Git clones the entire remote repository to each developer's machine. So, if you accidentally committed something you shouldn't have two weeks ago, everyone will now have a copy in their local repo. And you can't always just tell people to delete their local repos and start again, since they might have local branches they're working on, etc.
I don't think this is even possible with SVN or CVS, is it ?
At least with SVN, the is one option that is pretty similar to git’s filter-branch: svndumpfilter. You dump the entire history of the SVN repo to a file, edit it, and then load it into a new SVN repo. I used this technique to pre-process a repo to remove large files before migrating to Git. The file format is simple enough that you can easily write a program to edit the stream.
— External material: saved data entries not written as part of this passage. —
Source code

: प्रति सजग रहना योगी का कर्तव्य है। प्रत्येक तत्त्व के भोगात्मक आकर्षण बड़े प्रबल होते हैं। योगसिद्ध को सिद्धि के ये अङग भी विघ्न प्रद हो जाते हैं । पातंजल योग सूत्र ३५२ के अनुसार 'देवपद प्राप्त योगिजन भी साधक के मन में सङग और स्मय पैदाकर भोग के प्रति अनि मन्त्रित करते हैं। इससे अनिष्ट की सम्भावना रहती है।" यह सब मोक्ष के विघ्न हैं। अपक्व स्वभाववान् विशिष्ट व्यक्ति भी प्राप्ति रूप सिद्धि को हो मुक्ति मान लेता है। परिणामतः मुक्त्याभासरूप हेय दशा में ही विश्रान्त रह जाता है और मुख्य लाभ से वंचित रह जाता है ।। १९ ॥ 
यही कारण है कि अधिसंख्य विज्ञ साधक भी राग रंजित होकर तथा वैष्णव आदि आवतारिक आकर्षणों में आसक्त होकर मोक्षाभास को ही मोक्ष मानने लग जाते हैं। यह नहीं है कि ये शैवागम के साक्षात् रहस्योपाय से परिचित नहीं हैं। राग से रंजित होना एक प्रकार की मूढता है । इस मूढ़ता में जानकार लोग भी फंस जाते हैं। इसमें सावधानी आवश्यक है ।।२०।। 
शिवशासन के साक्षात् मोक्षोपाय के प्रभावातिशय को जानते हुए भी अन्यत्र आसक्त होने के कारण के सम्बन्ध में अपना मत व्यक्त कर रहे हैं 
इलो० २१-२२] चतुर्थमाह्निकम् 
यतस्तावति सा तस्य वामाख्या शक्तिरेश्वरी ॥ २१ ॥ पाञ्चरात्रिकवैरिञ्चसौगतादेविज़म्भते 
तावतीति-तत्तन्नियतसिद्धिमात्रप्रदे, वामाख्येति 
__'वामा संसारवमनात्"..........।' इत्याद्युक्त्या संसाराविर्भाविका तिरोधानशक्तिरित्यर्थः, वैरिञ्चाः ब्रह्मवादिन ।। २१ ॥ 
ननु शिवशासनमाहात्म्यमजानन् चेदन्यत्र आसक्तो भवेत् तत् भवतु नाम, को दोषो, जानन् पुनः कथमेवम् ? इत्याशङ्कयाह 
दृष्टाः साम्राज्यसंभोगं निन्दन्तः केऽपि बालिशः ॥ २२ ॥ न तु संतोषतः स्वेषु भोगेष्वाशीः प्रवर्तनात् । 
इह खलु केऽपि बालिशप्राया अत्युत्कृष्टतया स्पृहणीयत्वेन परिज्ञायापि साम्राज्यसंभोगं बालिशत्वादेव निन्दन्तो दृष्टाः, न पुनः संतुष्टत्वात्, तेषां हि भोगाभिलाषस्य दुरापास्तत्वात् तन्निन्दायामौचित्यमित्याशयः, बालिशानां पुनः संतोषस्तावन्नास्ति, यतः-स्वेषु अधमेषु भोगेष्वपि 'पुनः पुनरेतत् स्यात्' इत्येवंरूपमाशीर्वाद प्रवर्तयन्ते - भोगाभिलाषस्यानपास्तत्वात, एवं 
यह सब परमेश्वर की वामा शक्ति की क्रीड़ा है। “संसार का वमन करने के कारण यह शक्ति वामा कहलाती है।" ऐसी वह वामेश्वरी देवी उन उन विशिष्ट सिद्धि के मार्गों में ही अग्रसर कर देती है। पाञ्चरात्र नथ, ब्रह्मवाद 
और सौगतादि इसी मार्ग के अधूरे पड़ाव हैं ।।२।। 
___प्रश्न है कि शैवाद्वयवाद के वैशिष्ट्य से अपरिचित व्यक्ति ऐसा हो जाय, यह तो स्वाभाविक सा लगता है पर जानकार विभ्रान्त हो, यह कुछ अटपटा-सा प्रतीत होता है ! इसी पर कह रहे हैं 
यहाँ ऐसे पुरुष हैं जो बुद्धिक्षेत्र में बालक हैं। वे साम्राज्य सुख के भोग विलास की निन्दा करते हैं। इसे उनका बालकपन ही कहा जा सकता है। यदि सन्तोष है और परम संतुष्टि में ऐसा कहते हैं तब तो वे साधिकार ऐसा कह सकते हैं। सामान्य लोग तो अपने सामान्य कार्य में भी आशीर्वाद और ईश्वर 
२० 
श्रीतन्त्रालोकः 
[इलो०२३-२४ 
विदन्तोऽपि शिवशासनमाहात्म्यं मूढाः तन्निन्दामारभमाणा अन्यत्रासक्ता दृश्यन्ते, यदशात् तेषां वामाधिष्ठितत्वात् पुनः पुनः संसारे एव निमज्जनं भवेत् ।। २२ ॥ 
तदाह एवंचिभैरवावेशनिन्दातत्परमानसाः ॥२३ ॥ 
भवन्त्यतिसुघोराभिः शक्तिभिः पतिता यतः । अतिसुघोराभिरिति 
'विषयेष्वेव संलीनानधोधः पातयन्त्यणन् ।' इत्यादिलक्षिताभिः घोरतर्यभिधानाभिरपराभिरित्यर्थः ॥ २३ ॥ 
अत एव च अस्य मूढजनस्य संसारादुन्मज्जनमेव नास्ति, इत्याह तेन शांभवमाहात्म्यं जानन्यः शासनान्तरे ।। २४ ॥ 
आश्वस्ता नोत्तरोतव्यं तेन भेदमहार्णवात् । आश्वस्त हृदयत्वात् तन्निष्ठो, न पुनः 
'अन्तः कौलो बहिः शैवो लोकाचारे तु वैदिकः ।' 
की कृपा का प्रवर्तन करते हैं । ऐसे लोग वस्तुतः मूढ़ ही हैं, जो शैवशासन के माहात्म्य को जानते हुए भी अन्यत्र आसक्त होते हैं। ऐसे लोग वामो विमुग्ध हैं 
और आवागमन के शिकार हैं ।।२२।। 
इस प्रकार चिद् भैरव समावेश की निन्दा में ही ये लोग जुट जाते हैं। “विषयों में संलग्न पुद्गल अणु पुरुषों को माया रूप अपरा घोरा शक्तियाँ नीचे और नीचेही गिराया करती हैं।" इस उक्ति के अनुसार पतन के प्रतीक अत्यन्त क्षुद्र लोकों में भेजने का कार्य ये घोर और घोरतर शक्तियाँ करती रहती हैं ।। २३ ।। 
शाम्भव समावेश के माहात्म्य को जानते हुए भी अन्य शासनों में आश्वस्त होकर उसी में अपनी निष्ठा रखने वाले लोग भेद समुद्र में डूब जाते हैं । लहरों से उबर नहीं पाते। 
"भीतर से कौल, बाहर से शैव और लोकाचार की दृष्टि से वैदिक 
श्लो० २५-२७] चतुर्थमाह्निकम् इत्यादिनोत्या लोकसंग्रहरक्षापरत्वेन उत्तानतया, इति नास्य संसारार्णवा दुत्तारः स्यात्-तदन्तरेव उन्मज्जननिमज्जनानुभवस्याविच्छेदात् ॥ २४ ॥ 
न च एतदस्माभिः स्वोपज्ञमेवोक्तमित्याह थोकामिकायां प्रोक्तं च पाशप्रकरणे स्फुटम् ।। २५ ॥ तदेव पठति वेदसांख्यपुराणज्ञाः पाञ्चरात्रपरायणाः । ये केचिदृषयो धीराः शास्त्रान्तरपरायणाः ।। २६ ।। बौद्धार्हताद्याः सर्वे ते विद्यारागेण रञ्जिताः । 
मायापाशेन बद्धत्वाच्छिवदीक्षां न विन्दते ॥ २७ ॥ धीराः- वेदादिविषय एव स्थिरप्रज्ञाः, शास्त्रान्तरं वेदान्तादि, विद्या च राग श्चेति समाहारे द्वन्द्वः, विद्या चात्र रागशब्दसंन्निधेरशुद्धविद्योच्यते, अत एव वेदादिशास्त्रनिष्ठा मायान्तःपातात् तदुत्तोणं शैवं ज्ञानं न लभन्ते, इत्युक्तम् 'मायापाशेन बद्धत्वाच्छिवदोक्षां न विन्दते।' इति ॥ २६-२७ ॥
It’s very easy in CVS, which is why some people prefer CVS to any distributed solution.
Curious why the IP address has to be obliterated from history instead of just correcting it in a new commit? An IP does not seem sensitive like a secret or private key.

EDIT: Sorry, my bad. I misread.

Presumably they did not mean an Internet Protocol address, but instead data containing disallowed intellectual property.
I believe in this case, IP == Intellectual Property.